Den Aufwand der langwierigen Wahrheitsfindung ersparen

Einstellung gegen Geldauflage: Die Vorschrift ist Teil eines umfassenden und im Laufe der Jahrzehnte immer größer gewordenen Regelwerks, das die Möglichkeiten der Justiz erweitert hat, Strafverfahren nicht bis zum Urteil weiterzubetreiben, sondern schon davor zu beenden. Die seit Jahrzehnten steigenden Zahlen sind das Spiegelbild einer wachsenden Belastung der Justiz, die sich damit den Aufwand der langwierigen Wahrheitsfindung erspart, in passenden, aber auch in unpassenden Fällen: Paragraf 153a könne "auch zu einer Privilegierung finanziell besser gestellter Täter benutzt werden, insbesondere bei zweifelhafter Sach- und Rechtslage", heißt es in einem Aufsatz des Konstanzer Kriminologen Wolfgang Heinz.

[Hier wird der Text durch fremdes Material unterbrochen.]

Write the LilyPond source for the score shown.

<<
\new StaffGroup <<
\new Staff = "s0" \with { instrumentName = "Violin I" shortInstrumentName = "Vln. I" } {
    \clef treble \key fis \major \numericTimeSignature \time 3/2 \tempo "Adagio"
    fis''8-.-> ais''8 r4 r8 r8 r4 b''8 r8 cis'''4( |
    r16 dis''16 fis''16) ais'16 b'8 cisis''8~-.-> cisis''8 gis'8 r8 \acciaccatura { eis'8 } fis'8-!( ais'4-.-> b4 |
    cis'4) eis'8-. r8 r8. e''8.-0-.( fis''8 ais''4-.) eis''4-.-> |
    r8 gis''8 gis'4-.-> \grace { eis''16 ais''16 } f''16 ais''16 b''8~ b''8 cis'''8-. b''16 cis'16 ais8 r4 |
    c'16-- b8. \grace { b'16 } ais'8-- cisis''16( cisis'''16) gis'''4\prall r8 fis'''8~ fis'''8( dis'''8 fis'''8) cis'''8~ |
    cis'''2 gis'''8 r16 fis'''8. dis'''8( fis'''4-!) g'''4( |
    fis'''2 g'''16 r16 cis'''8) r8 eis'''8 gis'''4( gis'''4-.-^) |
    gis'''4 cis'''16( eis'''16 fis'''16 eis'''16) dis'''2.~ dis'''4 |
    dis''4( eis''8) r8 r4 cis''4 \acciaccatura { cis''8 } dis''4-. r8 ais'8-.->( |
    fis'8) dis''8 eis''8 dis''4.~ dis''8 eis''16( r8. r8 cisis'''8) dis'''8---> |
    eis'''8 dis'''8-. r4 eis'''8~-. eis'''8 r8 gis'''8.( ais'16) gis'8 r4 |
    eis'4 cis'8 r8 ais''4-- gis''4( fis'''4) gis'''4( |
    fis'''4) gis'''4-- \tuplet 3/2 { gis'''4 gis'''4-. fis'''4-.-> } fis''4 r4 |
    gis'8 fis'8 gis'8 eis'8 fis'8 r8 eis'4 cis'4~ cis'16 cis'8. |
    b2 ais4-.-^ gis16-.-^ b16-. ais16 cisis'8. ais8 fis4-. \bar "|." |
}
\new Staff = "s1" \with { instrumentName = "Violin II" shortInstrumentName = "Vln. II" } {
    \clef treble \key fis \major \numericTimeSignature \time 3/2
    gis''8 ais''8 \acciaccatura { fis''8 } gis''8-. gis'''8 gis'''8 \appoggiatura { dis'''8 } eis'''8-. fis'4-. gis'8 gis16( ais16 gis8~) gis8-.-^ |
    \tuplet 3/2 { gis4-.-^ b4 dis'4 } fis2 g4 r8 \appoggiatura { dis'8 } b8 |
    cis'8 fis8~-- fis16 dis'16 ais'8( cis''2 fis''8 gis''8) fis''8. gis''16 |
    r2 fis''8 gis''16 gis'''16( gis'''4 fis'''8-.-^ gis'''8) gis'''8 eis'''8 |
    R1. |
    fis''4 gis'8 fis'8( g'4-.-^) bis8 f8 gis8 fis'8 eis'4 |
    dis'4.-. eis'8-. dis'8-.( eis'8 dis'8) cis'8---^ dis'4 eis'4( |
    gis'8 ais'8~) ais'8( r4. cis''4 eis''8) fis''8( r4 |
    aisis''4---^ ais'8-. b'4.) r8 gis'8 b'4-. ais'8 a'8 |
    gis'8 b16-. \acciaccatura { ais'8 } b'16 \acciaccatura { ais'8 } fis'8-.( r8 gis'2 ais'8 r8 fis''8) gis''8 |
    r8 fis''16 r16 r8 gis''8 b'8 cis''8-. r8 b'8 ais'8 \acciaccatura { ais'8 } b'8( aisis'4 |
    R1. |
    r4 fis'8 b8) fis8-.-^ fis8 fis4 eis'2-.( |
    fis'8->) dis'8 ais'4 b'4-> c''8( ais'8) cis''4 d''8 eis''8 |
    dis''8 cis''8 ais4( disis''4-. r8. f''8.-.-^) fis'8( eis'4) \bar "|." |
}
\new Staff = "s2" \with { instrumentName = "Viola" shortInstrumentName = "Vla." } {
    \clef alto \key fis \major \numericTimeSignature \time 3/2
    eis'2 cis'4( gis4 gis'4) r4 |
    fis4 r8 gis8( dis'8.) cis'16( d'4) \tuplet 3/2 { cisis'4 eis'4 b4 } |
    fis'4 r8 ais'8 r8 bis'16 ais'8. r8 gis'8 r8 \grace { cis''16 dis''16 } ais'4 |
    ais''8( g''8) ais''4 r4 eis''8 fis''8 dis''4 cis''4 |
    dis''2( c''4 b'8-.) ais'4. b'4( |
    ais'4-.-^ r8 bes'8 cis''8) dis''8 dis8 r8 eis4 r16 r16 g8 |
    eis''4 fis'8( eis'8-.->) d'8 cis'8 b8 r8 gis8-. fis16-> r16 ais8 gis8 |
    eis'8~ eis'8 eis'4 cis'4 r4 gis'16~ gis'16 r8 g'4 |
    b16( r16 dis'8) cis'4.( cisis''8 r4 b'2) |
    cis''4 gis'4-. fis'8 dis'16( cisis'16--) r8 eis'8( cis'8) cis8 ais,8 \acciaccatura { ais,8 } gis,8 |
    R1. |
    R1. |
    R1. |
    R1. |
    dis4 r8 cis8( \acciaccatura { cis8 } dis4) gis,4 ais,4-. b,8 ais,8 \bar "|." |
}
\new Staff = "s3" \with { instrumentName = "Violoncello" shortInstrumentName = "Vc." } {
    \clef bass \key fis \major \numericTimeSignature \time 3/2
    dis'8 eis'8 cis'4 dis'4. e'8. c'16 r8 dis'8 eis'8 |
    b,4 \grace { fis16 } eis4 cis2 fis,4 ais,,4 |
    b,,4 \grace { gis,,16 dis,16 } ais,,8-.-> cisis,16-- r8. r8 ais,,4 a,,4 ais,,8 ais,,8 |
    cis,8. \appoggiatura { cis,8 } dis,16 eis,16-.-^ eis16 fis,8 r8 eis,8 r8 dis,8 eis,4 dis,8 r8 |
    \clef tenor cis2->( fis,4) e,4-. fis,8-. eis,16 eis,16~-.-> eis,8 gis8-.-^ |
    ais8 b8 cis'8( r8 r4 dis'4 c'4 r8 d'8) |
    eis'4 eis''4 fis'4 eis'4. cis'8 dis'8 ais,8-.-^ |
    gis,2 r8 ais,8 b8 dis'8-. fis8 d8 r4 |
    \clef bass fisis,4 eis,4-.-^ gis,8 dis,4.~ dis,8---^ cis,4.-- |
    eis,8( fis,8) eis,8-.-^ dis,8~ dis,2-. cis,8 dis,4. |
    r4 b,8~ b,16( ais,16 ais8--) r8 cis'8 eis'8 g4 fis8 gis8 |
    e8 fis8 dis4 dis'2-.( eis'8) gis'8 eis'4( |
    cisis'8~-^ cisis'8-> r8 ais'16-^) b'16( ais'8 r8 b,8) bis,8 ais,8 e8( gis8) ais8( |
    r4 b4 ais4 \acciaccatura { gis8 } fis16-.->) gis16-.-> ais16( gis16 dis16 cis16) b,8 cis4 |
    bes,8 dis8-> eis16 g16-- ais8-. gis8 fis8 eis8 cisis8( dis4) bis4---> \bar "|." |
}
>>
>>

Eine Statistik aus dem Gebiet der alten Bundesrepublik verdeutlicht die Dimensionen: Im Jahr 1981 zählte man 427 000 Einstellungen durch Gerichte und Staatsanwaltschaften, sei es mit, sei es ohne Auflagen; 2008 lag die Zahl bei mehr als einer Million. Gegen Geldauflagen wurden nach Auskunft des Statistischen Bundesamtes im Jahr 2012 gut 210 000 Verfahren eingestellt.

Bleibt die Frage, wer das Geld bekommt. Denn jedes Jahr kommen auf diese Weise viele Millionen zusammen, auch wenn Ecclestones 100-Millionen-Dollar-Deal eine seltene Ausnahme ist. Baden-Württemberg beispielsweise erlöste fast 16 Millionen Euro (davon flossen etwa 2,8 in die Staatskasse), im Saarland war es eine Million, in Thüringen waren es fast zwei.

In den meisten Ländern geht der größere Teil des Geldes in gemeinnützige Einrichtungen. Normalerweise existiert eine umfangreiche Liste, und typischerweise profitieren diejenigen Einrichtungen am stärksten, deren Ziele nahe am Wirken der Justiz liegen. In Berlin etwa flossen 2012 rund 26 000 Euro in die Opferhilfe, in Rheinland-Pfalz profitierten die Bewährungshilfe Koblenz sowie die Opfer- und Täterhilfe Rheinhessen vergangenes Jahr mit zusammen etwa 1,1 Millionen Euro.

Fast überall gilt: Wohin das Geld geht, darüber entscheiden Richter und Staatsanwälte. Das räumt den Entscheidern einen beträchtlichen Spielraum ein, die Gaben nach eigenem Gutdünken zu verteilen. In Hamburg hat man sich daher schon 1972 für ein Sammelfondsverfahren entschieden. Die Richter und Staatsanwälte nennen lediglich einen abstrakten Förderungszweck; über die Feinverteilung entscheidet ein Gremium der Justizverwaltung. Wichtig: Die Beschenkten müssen binnen neun Monaten einen Nachweis über die bestimmungsgemäße Verwendung der Gelder vorlegen.

Im Fall Ecclestone hat sich das Gericht eine Diskussion darüber erspart, wem der Geldsegen gebührt: Er fließt zu 99 Prozent in die Staatskasse.